Le montant de la bourse, qui varie en fonction des ressources de la famille, est fixé en pourcentage de la base mensuelle de calcul des prestations familiales mentionnée à l'article L 551-1 du Code de la sécurité sociale.

II. - Les bourses nationales de collège sont à la charge de l'État.

Elles sont servies aux familles, pour les élèves inscrits dans un collège public, par l'établissement, après déduction éventuelle des frais de pension ou de demi-pension et, pour les élèves inscrits dans un collège privé, par les autorités académiques.

III. - Pour les élèves inscrits dans les établissements mentionnés au I du présent article, ce dispositif se substitue aux bourses nationales attribuées aux élèves inscrits dans un collège en application de l'article premier de la loi n° 51-1115 du 21 septembre 1951 portant ouverture de crédits sur l'exercice 1951 (éducation nationale).

Article 11

Les parents d'élèves sont membres de la communauté éducative.

Leur participation à la vie scolaire et le dialogue avec les enseignants et les autres personnels sont assurés dans chaque école et dans chaque établissement.

Les parents d'élèves participent par leurs représentants aux conseils d'école, aux conseils d'administration des établissements scolaires et aux conseils de classe.

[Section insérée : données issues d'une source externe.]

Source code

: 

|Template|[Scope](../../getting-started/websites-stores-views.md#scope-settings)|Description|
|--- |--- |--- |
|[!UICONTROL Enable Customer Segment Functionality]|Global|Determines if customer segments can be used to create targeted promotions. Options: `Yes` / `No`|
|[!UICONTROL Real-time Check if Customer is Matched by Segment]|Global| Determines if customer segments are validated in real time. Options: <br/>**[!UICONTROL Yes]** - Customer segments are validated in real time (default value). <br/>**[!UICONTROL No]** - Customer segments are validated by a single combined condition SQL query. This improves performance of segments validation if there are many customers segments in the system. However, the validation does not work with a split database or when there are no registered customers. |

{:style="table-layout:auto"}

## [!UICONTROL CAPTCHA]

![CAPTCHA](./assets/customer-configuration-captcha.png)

Un décret en Conseil d'État détermine les conditions dans lesquelles les représentants des parents d'élèves aux conseils départementaux ou régionaux, académiques et nationaux bénéficieront d'autorisations d'absence et seront indemnisés.

L'État apporte une aide à la formation des représentants des parents d'élèves appartenant à des fédérations de parents d'élèves représentées au Conseil supérieur de l'éducation.

Article 12

Les étudiants sont associés à l'accueil des nouveaux étudiants, à l'animation de la vie des établissements d'enseignement supérieur et aux activités d'aide à l'insertion professionnelle. Ils participent, par leurs représentants, à la gestion du Centre national et des centres régionaux des œuvres universitaires et scolaires.

Article 13

Sont regardées comme représentatives les associations d'étudiants qui ont pour objet la défense des droits et intérêts matériels et moraux, tant collectifs qu'individuels, des étudiants et, à ce titre, siègent au Conseil national de l'enseignement supérieur et de la recherche ou au conseil d'administration du Centre national des œuvres universitaires et scolaires. Elles bénéficient d'aides à la formation des élus. Elles sont associées au fonctionnement d'un observatoire de la vie étudiante qui rassemble des informations et effectue des études concernant les conditions de vie matérielle, sociale et culturelle des étudiants.